BEGIN DATASET RECORDS

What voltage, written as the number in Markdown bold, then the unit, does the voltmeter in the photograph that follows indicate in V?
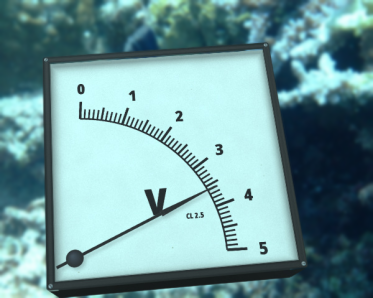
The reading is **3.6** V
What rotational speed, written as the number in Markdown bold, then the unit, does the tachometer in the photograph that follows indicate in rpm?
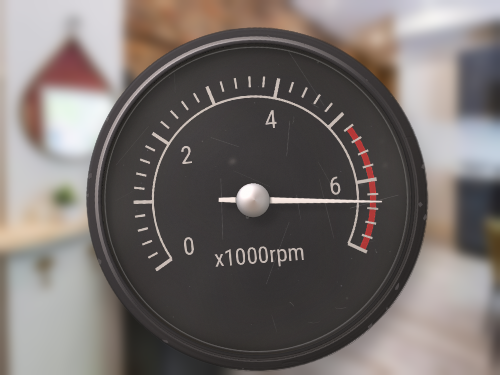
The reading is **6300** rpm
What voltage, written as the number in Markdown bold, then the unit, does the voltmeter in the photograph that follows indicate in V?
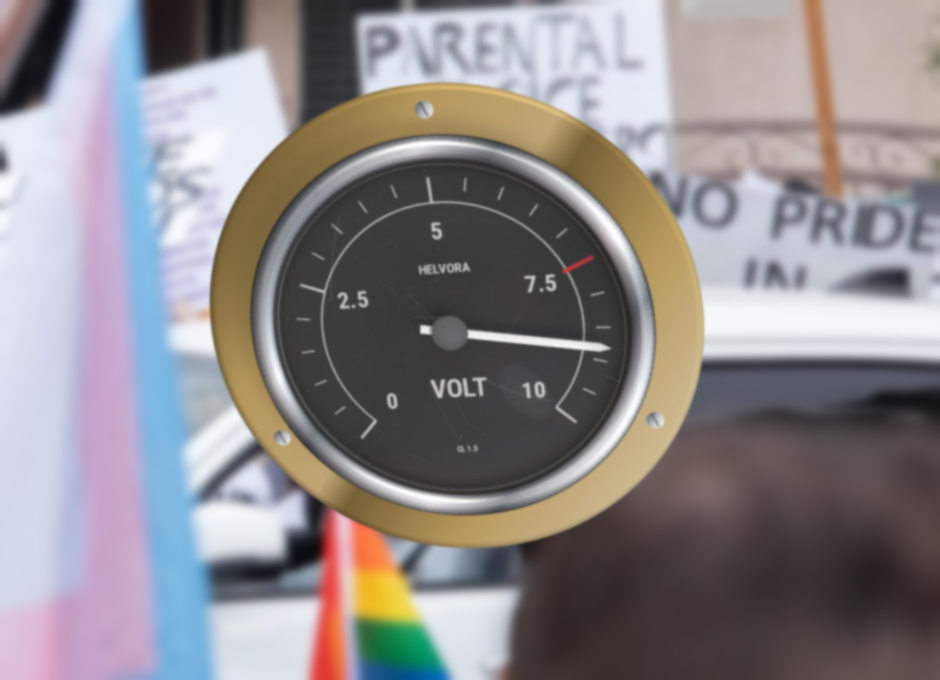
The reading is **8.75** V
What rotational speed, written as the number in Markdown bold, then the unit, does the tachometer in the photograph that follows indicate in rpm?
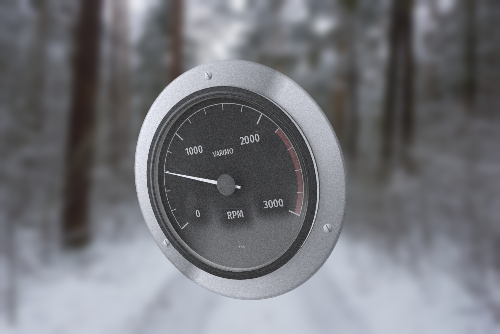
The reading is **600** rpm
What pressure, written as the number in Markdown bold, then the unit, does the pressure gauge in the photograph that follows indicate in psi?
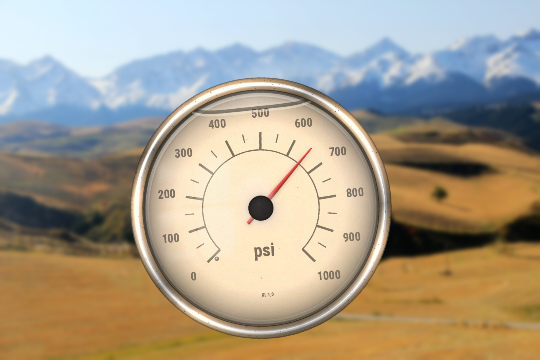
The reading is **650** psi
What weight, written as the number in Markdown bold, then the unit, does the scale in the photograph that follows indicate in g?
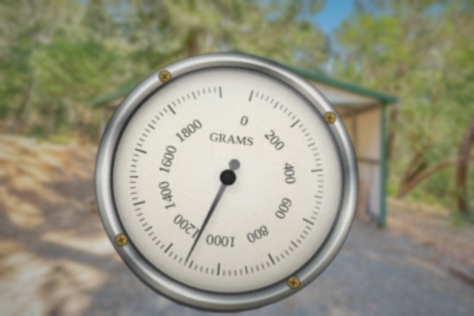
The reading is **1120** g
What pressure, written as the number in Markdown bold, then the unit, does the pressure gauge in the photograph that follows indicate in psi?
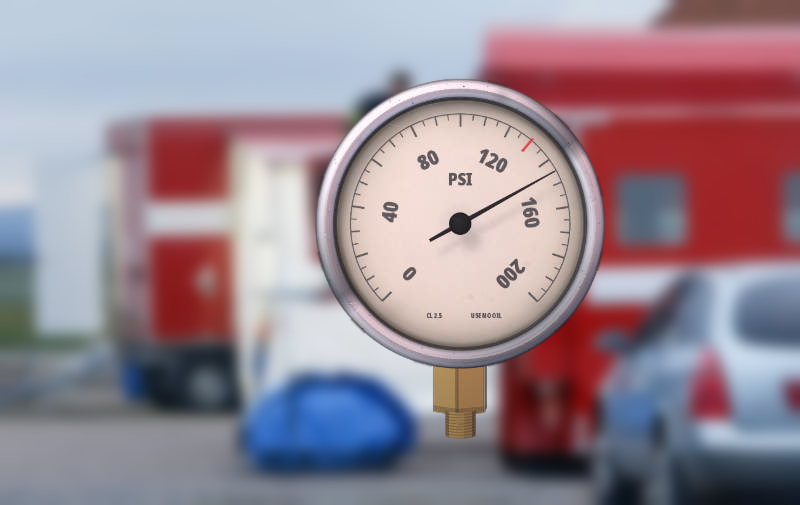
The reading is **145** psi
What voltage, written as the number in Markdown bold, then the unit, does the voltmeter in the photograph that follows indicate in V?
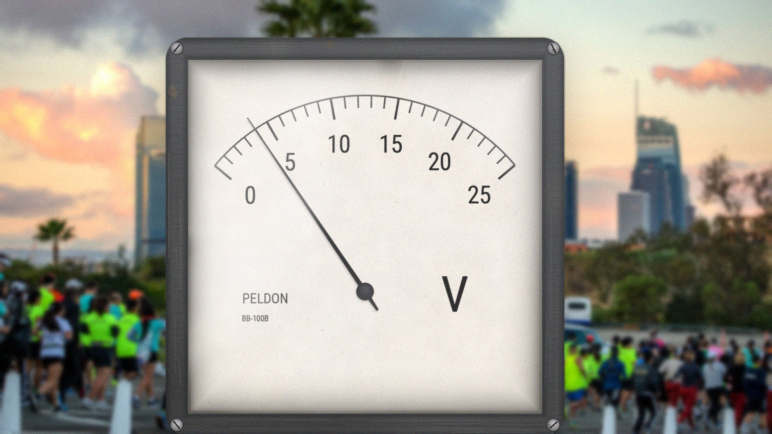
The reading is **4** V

END DATASET RECORDS
BEGIN DATASET RECORDS

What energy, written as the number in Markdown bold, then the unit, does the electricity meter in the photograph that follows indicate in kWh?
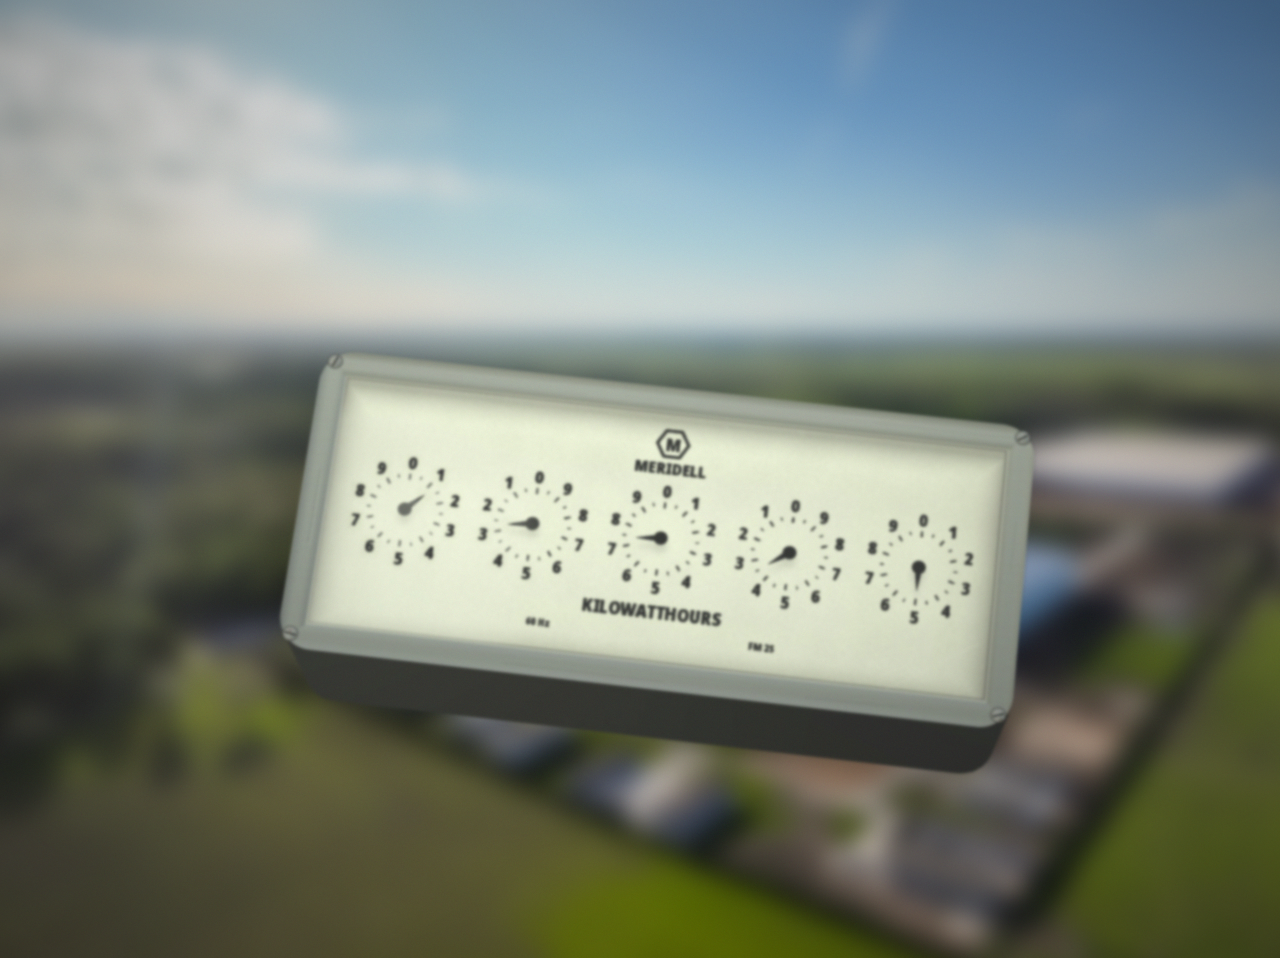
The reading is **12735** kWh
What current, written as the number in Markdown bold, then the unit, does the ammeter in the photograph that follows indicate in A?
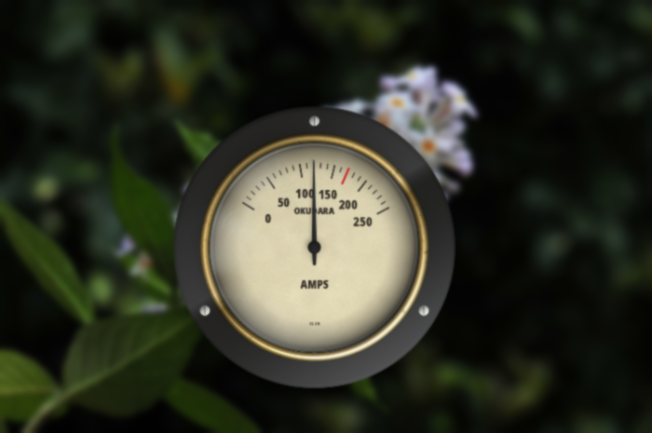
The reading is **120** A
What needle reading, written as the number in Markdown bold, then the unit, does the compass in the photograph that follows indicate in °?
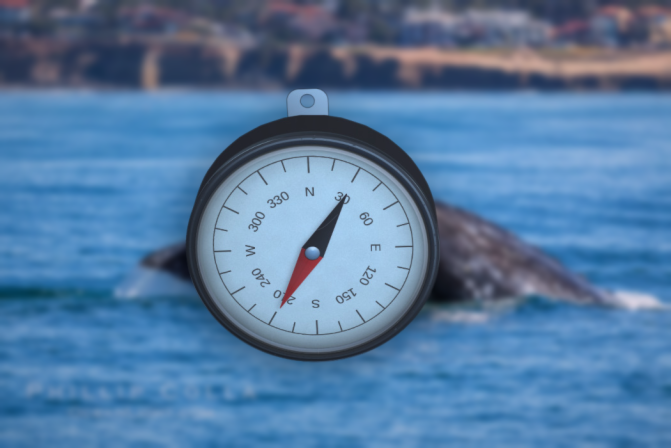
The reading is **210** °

END DATASET RECORDS
BEGIN DATASET RECORDS

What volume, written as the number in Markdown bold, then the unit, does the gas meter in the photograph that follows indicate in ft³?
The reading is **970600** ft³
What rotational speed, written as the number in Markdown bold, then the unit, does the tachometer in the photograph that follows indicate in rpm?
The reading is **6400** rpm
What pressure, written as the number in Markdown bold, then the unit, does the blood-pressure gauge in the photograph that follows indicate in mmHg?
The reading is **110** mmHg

END DATASET RECORDS

[ASSIGNMENT] Copy the rows word for word, from the line containing "What energy, written" through the line containing "The reading is **210** °", with both of those lines included. Omit the pictures.

[EXERCISE RESULT]
What energy, written as the number in Markdown bold, then the unit, does the electricity meter in the photograph that follows indicate in kWh?
The reading is **12735** kWh
What current, written as the number in Markdown bold, then the unit, does the ammeter in the photograph that follows indicate in A?
The reading is **120** A
What needle reading, written as the number in Markdown bold, then the unit, does the compass in the photograph that follows indicate in °?
The reading is **210** °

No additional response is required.